07 May 2009

Being Mindful

Earlier this week I was forced to be home and off my feet for two days, while dealing with an infection in my foot (the one upon which I had surgery in February...a long and painful story). My wife checked out some movies for me so that I would keep the promise to my doctor and stay put. One of them was "Peaceful Warrior," a movie based on the book by the same name. The author, Dan Millman, is also one of the central figures in both book and movie.

At the heart of the movie is the message that the full meaning of life begins to come alive when one realizes that "there is never nothing happening..." and that "taking out the trash" is the process of emptying the mind of the clutter one believes is so essential to taking care of the business of life. Most of our response to life is a morass of emotional responses that carry very little real data and even less true meaning. It is a movie both worth seeing and pondering.

Much of my own life has been somewhat like that of Dan Millman's. I was never a star athlete, but I was very active in Scouting as well as any outdoor activity I could generate (and here I could be very creative). I have always loved nature and learning about how the "stuff of life" works. I could be found deep in the woods...off beaten paths...watching insects, reptiles and other creatures doing what they do best in the wild. It was much better than a zoo!

Somewhere along the line, I lost that deep awareness of my surroundings and intense focus on what was happening literally under my feet.
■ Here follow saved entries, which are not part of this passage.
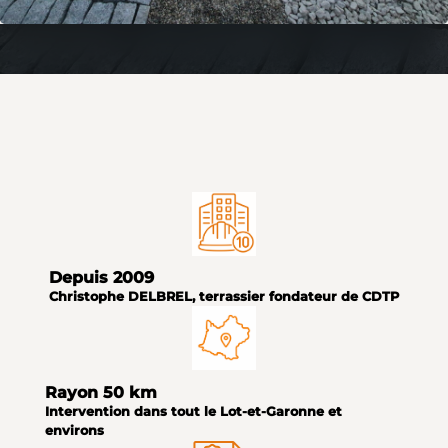
Depuis 2009
Christophe DELBREL, terrassier fondateur de CDTP
Rayon 50 km
Intervention dans tout le Lot-et-Garonne et
environs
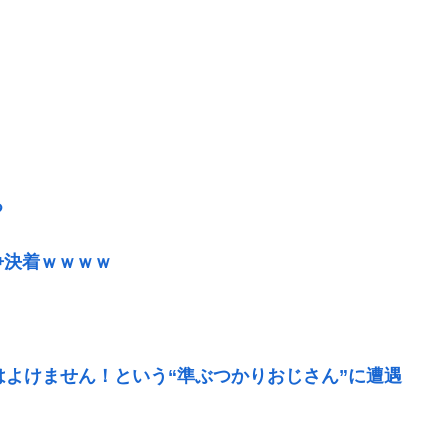
る
争決着ｗｗｗｗ
はよけません！という“準ぶつかりおじさん”に遭遇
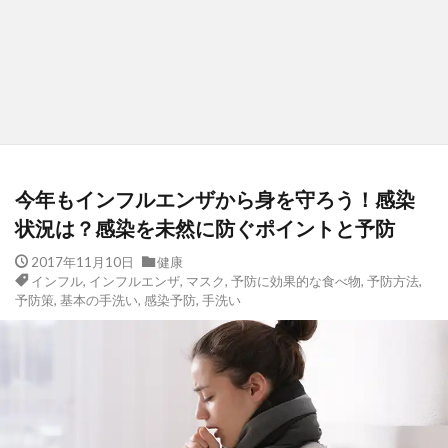
今年もインフルエンザから身を守ろう！感染
状況は？感染を未然に防ぐポイントと予防
2017年11月10日
健康
インフル
,
インフルエンザ
,
マスク
,
予防に効果的な食べ物
,
予防方法
,
予防策
,
基本の手洗い
,
感染予防
,
手洗い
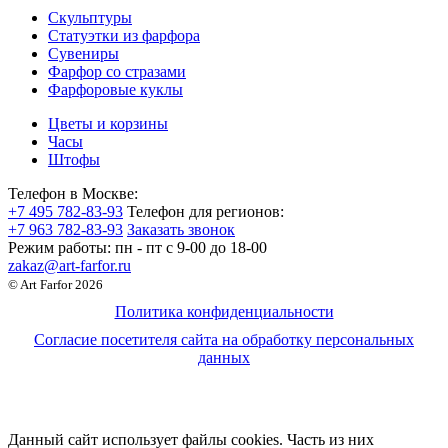
Скульптуры
Статуэтки из фарфора
Сувениры
Фарфор со стразами
Фарфоровые куклы
Цветы и корзины
Часы
Штофы
Телефон в Москве:
+7 495 782-83-93
Телефон для регионов:
+7 963 782-83-93
Заказать звонок
Режим работы:
пн - пт c 9-00 до 18-00
zakaz@art-farfor.ru
© Art Farfor 2026
Политика конфиденциальности
Согласие посетителя сайта на обработку персональных
данных
Данный сайт использует файлы cookies. Часть из них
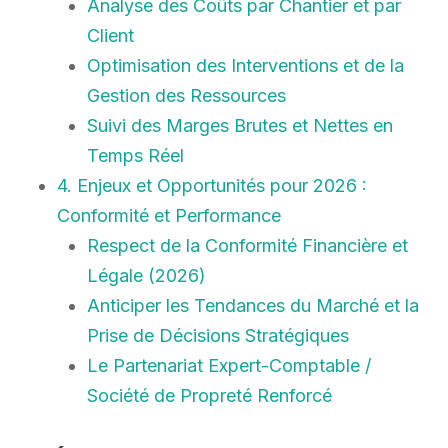
Analyse des Coûts par Chantier et par
Client
Optimisation des Interventions et de la
Gestion des Ressources
Suivi des Marges Brutes et Nettes en
Temps Réel
4. Enjeux et Opportunités pour 2026 :
Conformité et Performance
Respect de la Conformité Financière et
Légale (2026)
Anticiper les Tendances du Marché et la
Prise de Décisions Stratégiques
Le Partenariat Expert-Comptable /
Société de Propreté Renforcé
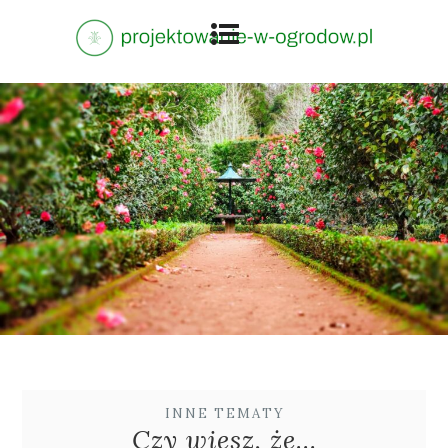
INNE TEMATY
Czy wiesz, że…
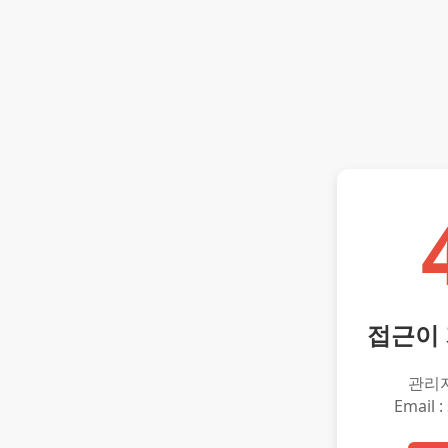
접근이
관리
Email :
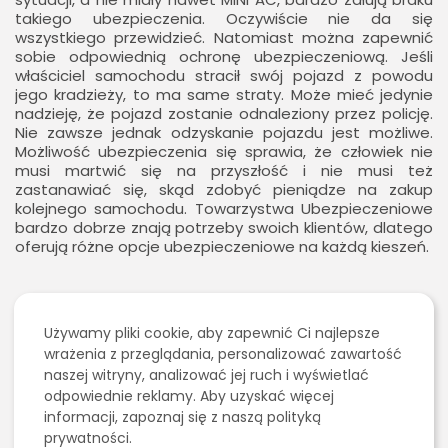
takiego ubezpieczenia. Oczywiście nie da się
wszystkiego przewidzieć. Natomiast można zapewnić
sobie odpowiednią ochronę ubezpieczeniową. Jeśli
właściciel samochodu stracił swój pojazd z powodu
jego kradzieży, to ma same straty. Może mieć jedynie
nadzieję, że pojazd zostanie odnaleziony przez policję.
Nie zawsze jednak odzyskanie pojazdu jest możliwe.
Możliwość ubezpieczenia się sprawia, że człowiek nie
musi martwić się na przyszłość i nie musi też
zastanawiać się, skąd zdobyć pieniądze na zakup
kolejnego samochodu. Towarzystwa Ubezpieczeniowe
bardzo dobrze znają potrzeby swoich klientów, dlatego
oferują różne opcje ubezpieczeniowe na każdą kieszeń.
2026 - Bookini.pl Wszelkie prawa zastrzeżone.
Używamy pliki cookie, aby zapewnić Ci najlepsze
SZUKAJ
Treści umieszczone na stornie są chronione
wrażenia z przeglądania, personalizować zawartość
prawem autorskim.
naszej witryny, analizować jej ruch i wyświetlać
odpowiednie reklamy. Aby uzyskać więcej
0
informacji, zapoznaj się z naszą polityką
prywatności.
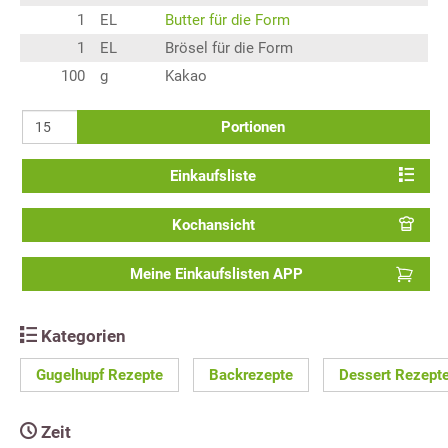
1
EL
Butter für die Form
1
EL
Brösel für die Form
100
g
Kakao
Portionen
Einkaufsliste
Kochansicht
Meine Einkaufslisten APP
Kategorien
Gugelhupf Rezepte
Backrezepte
Dessert Rezept
Zeit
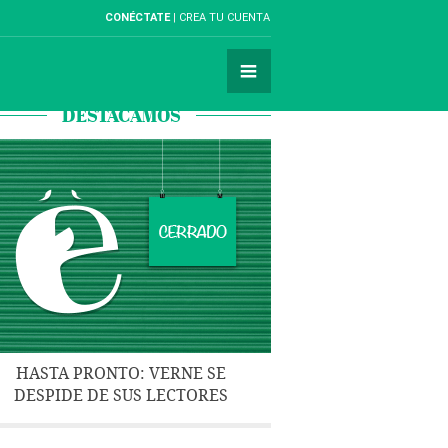
CONÉCTATE
CREA TU CUENTA
DESTACAMOS
HASTA PRONTO: VERNE SE
DESPIDE DE SUS LECTORES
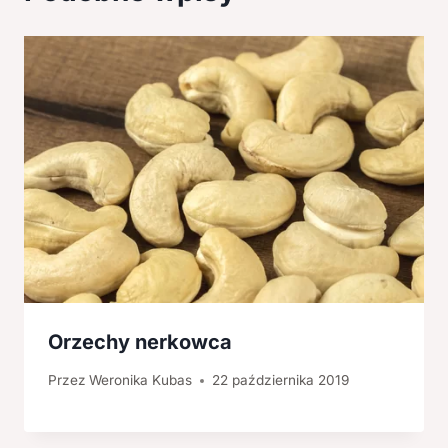
Orzechy nerkowca
Przez
Weronika Kubas
22 października 2019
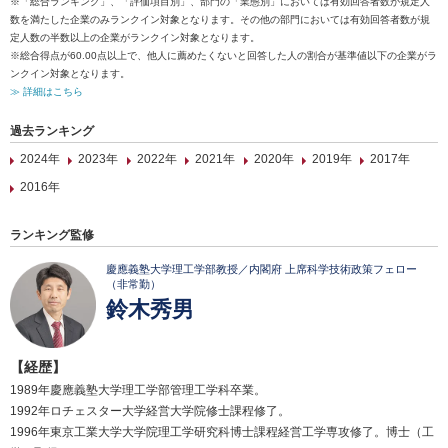
※「総合ランキング」、「評価項目別」、部門の「業態別」においては有効回答者数が規定人
数を満たした企業のみランクイン対象となります。その他の部門においては有効回答者数が規
定人数の半数以上の企業がランクイン対象となります。
※総合得点が60.00点以上で、他人に薦めたくないと回答した人の割合が基準値以下の企業がラ
ンクイン対象となります。
≫ 詳細はこちら
過去ランキング
2024年
2023年
2022年
2021年
2020年
2019年
2017年
2016年
ランキング監修
慶應義塾大学理工学部教授／内閣府 上席科学技術政策フェロー
（非常勤）
鈴木秀男
【経歴】
1989年慶應義塾大学理工学部管理工学科卒業。
1992年ロチェスター大学経営大学院修士課程修了。
1996年東京工業大学大学院理工学研究科博士課程経営工学専攻修了。博士（工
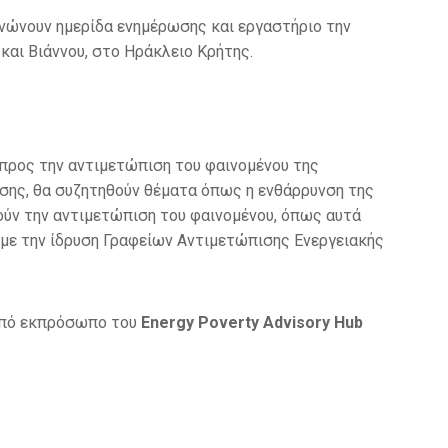
ανώνουν ημερίδα ενημέρωσης και εργαστήριο την
και Βιάννου, στο Ηράκλειο Κρήτης.
 προς την αντιμετώπιση του φαινομένου της
ίσης, θα συζητηθούν θέματα όπως η ενθάρρυνση της
ύν την αντιμετώπιση του φαινομένου, όπως αυτά
 με την ίδρυση Γραφείων Αντιμετώπισης Ενεργειακής
 από εκπρόσωπο του
Energy Poverty Advisory Hub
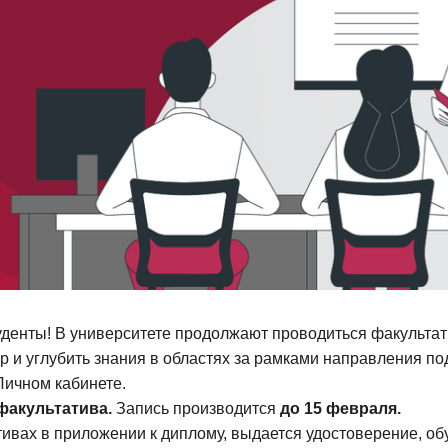
денты! В университете продолжают проводиться факультат
 и углубить знания в областях за рамками направления по
ичном кабинете.
факультатива.
Запись производится
до 15 февраля.
тивах в приложении к диплому, выдается удостоверение, об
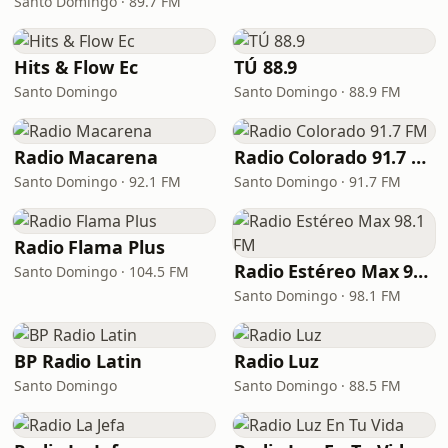
Santo Domingo · 89.7 FM
Hits & Flow Ec
TÚ 88.9
Santo Domingo
Santo Domingo · 88.9 FM
Radio Macarena
Radio Colorado 91.7 FM
Santo Domingo · 92.1 FM
Santo Domingo · 91.7 FM
Radio Flama Plus
Radio Estéreo Max 98.1 FM
Santo Domingo · 104.5 FM
Santo Domingo · 98.1 FM
BP Radio Latin
Radio Luz
Santo Domingo
Santo Domingo · 88.5 FM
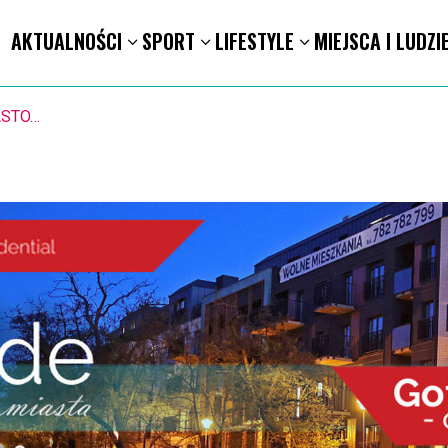
AKTUALNOŚCI
SPORT
LIFESTYLE
MIEJSCA I LUDZI
STO. Znika kebabowy ,,pałacyk”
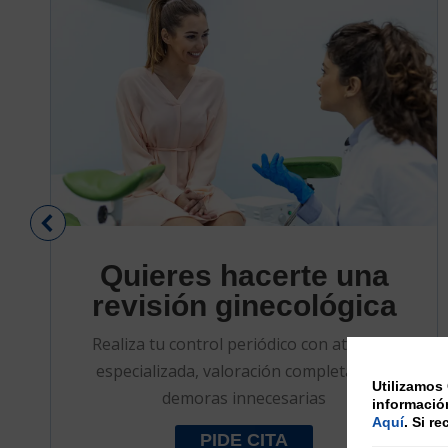
Quieres hacerte una
revisión ginecológica
Realiza tu control periódico con atención
especializada, valoración completa y sin
Utilizamos 
demoras innecesarias
informació
Aquí
. Si r
PIDE CITA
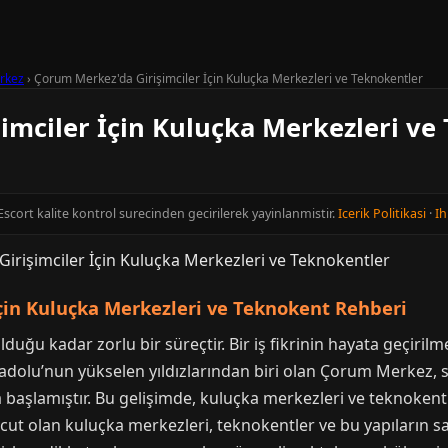
rkez
›
Çorum Merkez'da Girişimciler İçin Kuluçka Merkezleri ve Teknokentler
imciler İçin Kuluçka Merkezleri ve
scort kalite kontrol surecinden gecirilerek yayinlanmistir.
Icerik Politikasi
·
Ih
çin Kuluçka Merkezleri ve Teknokent Rehberi
olduğu kadar zorlu bir süreçtir. Bir iş fikrinin hayata geçiri
Anadolu’nun yükselen yıldızlarından biri olan Çorum Merkez, 
a başlamıştır. Bu gelişimde, kuluçka merkezleri ve teknokent
ut olan kuluçka merkezleri, teknokentler ve bu yapıların sağl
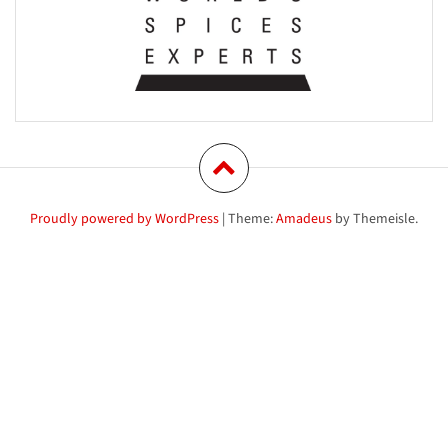
Proudly powered by WordPress
|
Theme:
Amadeus
by Themeisle.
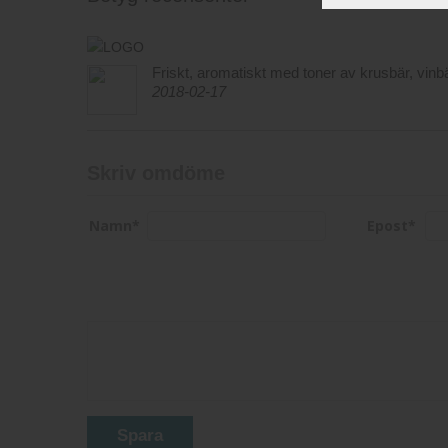
Friskt, aromatiskt med toner av krusbär, vinbä
2018-02-17
Skriv omdöme
Namn
*
Epost
*
Spara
I retained a strong sense of history and a strange sense of presence about things unseen. It is what the Lakota call "touching the Mystery." Even in the discipline of theology, this can be lost; and I came dangerously close to losing this gift.

Priesthood has a sacramental reality that shifts the fundamental character of the person ordained. it carries with it the outward responsibility to maintain a discipline of mindfulness regarding the presence of the Kingdom of God that literally surrounds our every moment. This is where it gets dicey. Most folks -- even in well-meaning faith communities -- regard the breaking in of the Kingdom as an invasion of personal space and a meddling with things over which they wish to maintain strict, personal control. In our culture especially, we are fearful of change and easily set off by critical events that call for measured response (check out the reaction to the H1N1 virus). Modern journalism is little help in creating a calm, measured environment. Society is most often like a washing machine in constant spin cycle.

Churches in general...and Episcopal Parishes in particular...focus well on the business of being a community but are easily threatened when we begin talking about the power of Mystery and the affect of the Holy upon our individual and common lives. For that reason, I have often opined that a parish priest could better lead a parish with an MBA rather than an MDiv or MTh. This isn't a rant, just an observation based upon nearly thirty-one years of parish ministry. I have long ago learned how to circumvent the attempts to keep clergy tied into business and away from prayer; but I have to admit, folks are getting craftier at keeping us "tied down" to the rigors of the kind of parish life measured by the statistics of secular business practices. If there is a "post-Christian" era (and I don't think there is really), it has been promulgated by the Christian community itself.

I came to realize, in my early twenties, that my way of being was just a tad different than many others. Simple prayer, structured prayer or the external elements of worship simply wouldn't work for me. It was what was happening below those events that drew me. Archbishop Michael Ramsey (100th Archbishop of Canterbury...retired in 1975) became my spiritual director in seminary, while he was in residence as our theologian. It was he who, on a walk one day, told me, "Fred, you are a natural contemplative....develop this gift and live faithfully in it." Though I have endeavored to do so, it has been the case that I have been tripped up by the temptation to simply "run the parish" (whichever one I was in) and "keep folks happy." Contemplative life is like exploring the woods. Once one opens both mind and eyes, there is never nothing happening. Countless things are always happening....right under foot! Once one opens one's right brain, becomes truly vulnerable and "empties the trash" of needless distractions (analytical data), truly remarkable things are experienced.

When I have allowed this kind of contemplative space, being a theologian begins to make perfect and practical sense. Holiness appears everywhere and in the most unexpected places. The ordinary becomes extraordinary. It becomes profoundly important to shut up, watch and listen.

That is what this blog will explore...being mindful...and, out of that mindfulness, seeing what we call "issues" in light of larger reality. Hopefully, we will see things less emotionally and more objectively. It's definitely worth the risk. It may be that, in the end, our true humanity will be learned through this experience: The "aha" of what it means to be created in the image of God.